If IPOs do come to fruition and there are some newly minted millionaires, Bay Area housing markets could have another renaissance.
Uber (and/or Lyft), Airbnb, Pinterest, and Slack are believed to be going public in 2019
- Combined, the four potential 2019 IPOs could reach valuation of $176 billion, almost twice as large as Facebook’s 2012 valuation
- 10,000 San Francisco based workers could be affected, which could have a notable impact on the Bay Area housing market
- Nevertheless, a company going public does not necessarily guarantee wealth for all of its employees
Bay Area housing market dynamics may be changing once again as a result of potentially large tech IPOs on the horizon.
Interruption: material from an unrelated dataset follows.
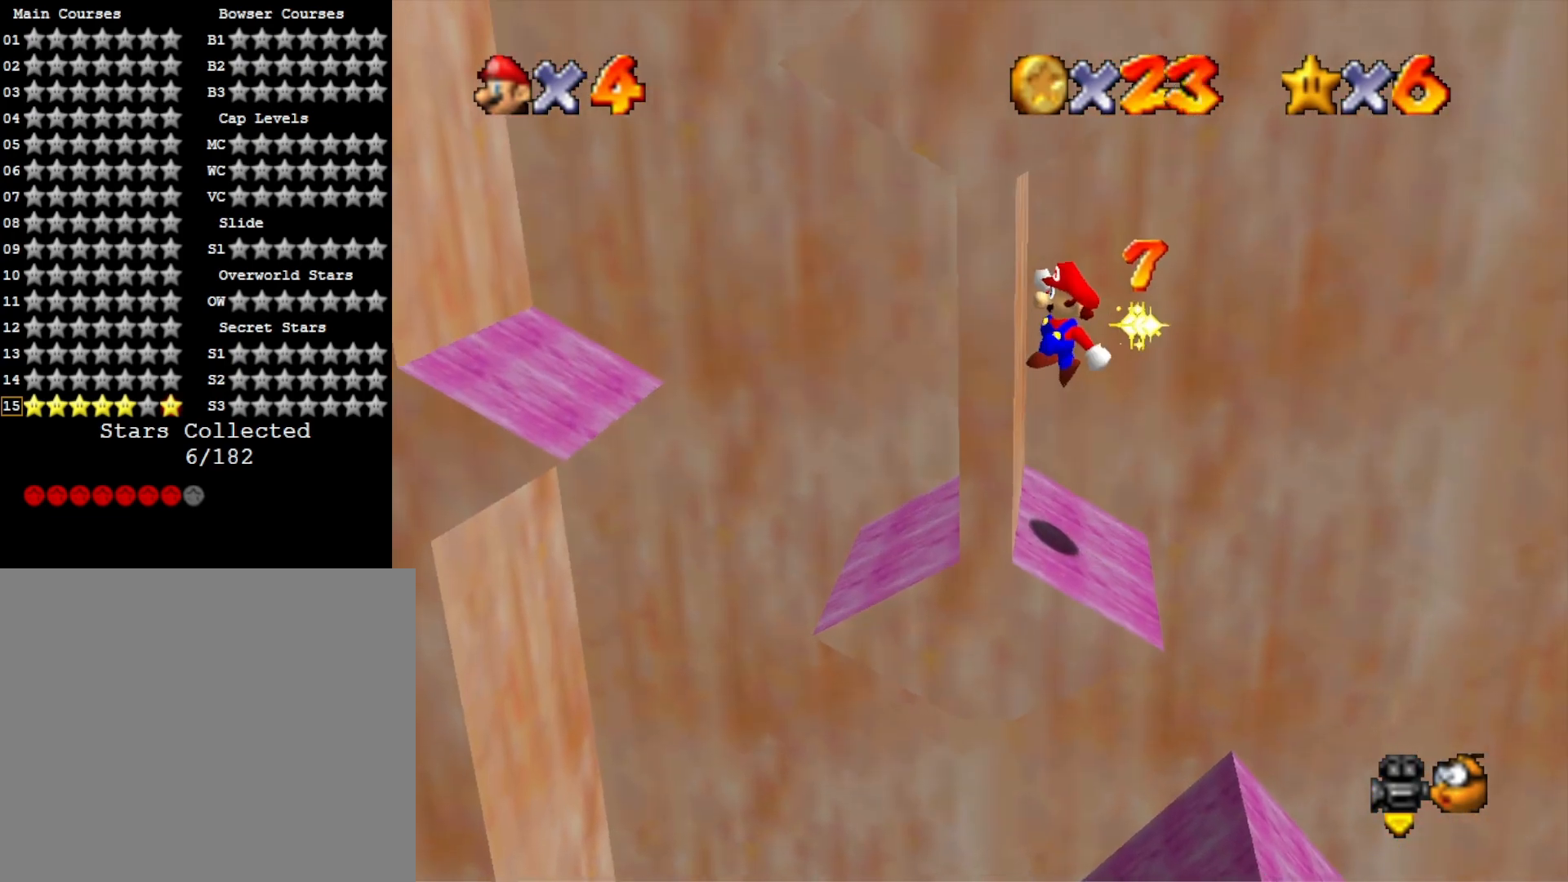
{"buttons": [], "left_stick": "left", "right_stick": "center", "events": []}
With Uber (and/or Lyft), Airbnb, Pinterest, and Slack all believed to be going public in 2019, their rumored IPO valuations would all rank among the 10 largest venture-backed IPOs since 2012, according to CBInsights and Figure 1. In fact, if Uber alone stands to its valuation at $120 billion, it would be bigger than Facebook’s $104.2 billion valuation in 2012. Combined, the four potential 2019 IPOs could reach valuation of $176 billion, almost twice as large as Facebook’s 2012 valuation.
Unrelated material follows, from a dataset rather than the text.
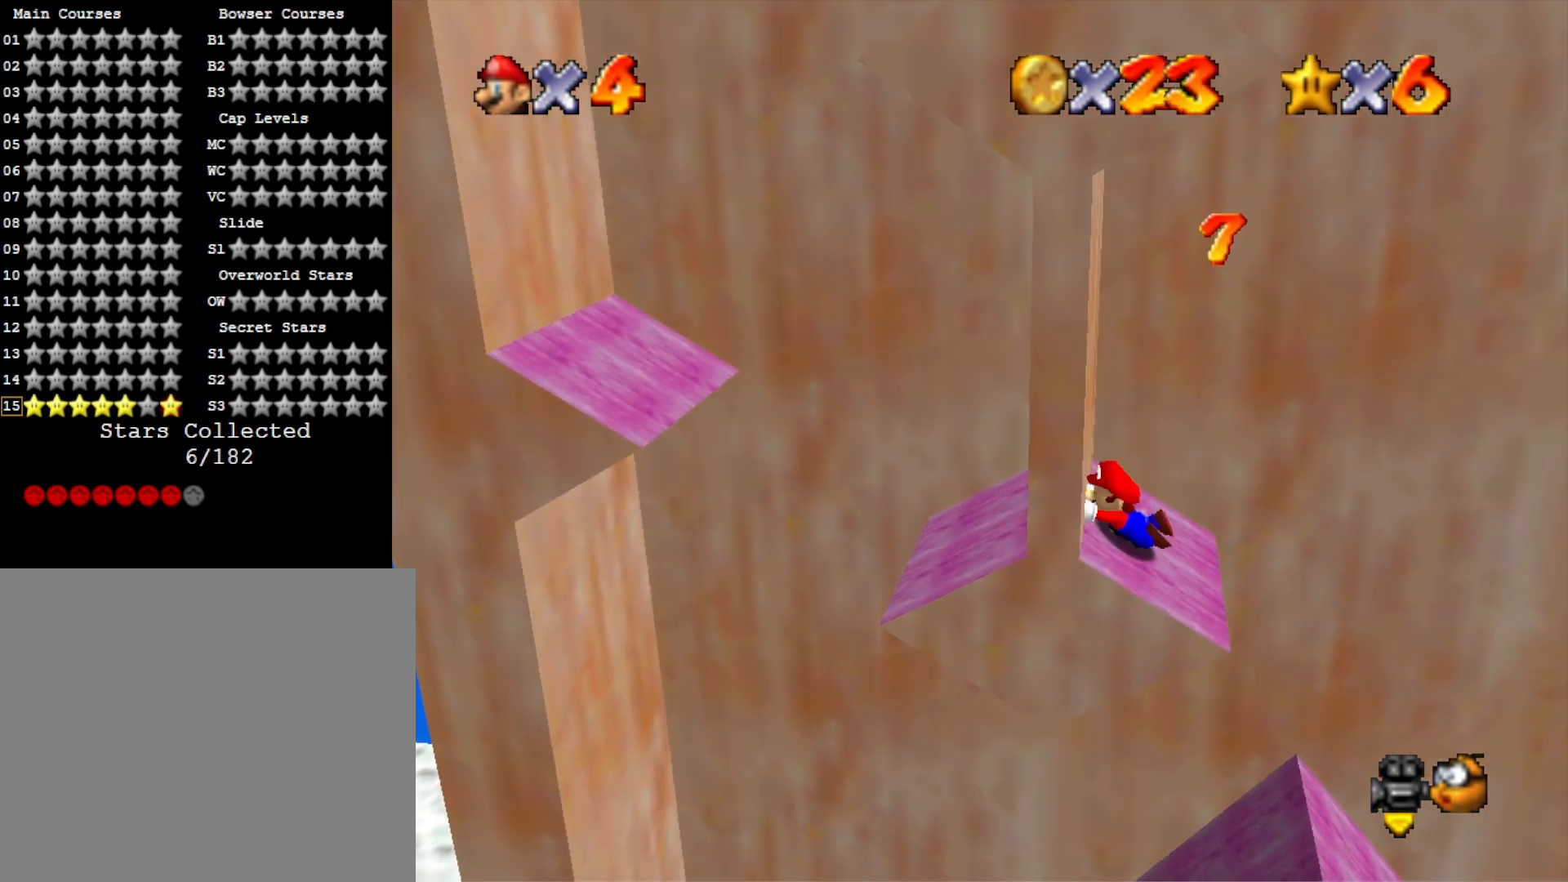
{"buttons": ["L2"], "left_stick": "left", "right_stick": "center", "events": [[433, "L2", "down"]]}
However, even more importantly for the Bay Area, the headquarters of all four IPOs are in San Francisco. And, with Uber and Airbnb being among the largest employers in San Francisco, combined workforce of the four companies that could be affected by IPOs adds up to about 10,000 workers.
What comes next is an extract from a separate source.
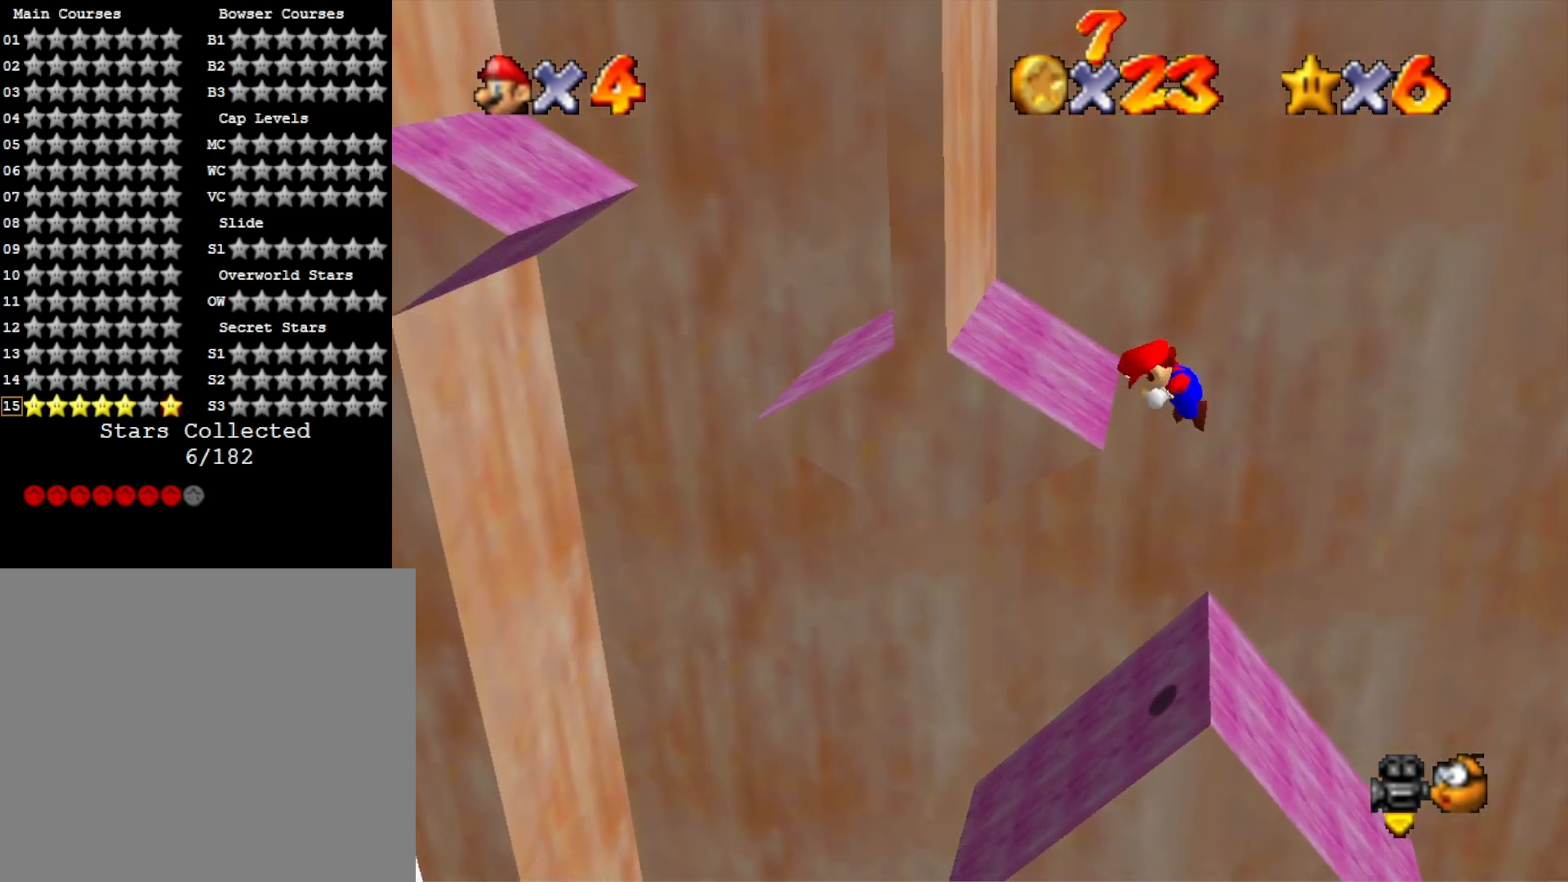
{"buttons": [], "left_stick": "center", "right_stick": "center", "events": [[33, "left_stick", "center"], [100, "L2", "up"]]}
it is important to note that going public for companies in general does not necessarily guarantee wealth for all of its employees. Many factors govern how much money an employee makes from an IPO, including their tenure with a company, how many stock options or restricted stock units they received, when they can exercise their options and ultimately when they decide to sell. Also, different options have different stroke prices pegged to the company’s private market valuation at the time they joined. And, as noted above, employees are subject to an IPO lock-up period, which is a contractual restriction preventing insiders who acquired shares of a company’s stock before it went public from selling the stock for a stated period of time after it goes public, typically from 90 to 180 days after the date of the IPO. Importantly too, restricted stock units may be taxed at ordinary income rates, which can exceed 39 percent at the federal level, plus the applicable state taxes.
Also, current housing market conditions are notably different than prior to the Facebook Effect in 2012. Most specifically, median home prices in the Bay Area now are about 2.2 times higher than they were at the beginning of 2012. And, buyers have already shown significant restraint leading to a jump in price reductions in recent months, as described in our recent analysis. But, if IPOs do come to fruition and there are some newly minted millionaires, Bay Area housing markets could have another renaissance.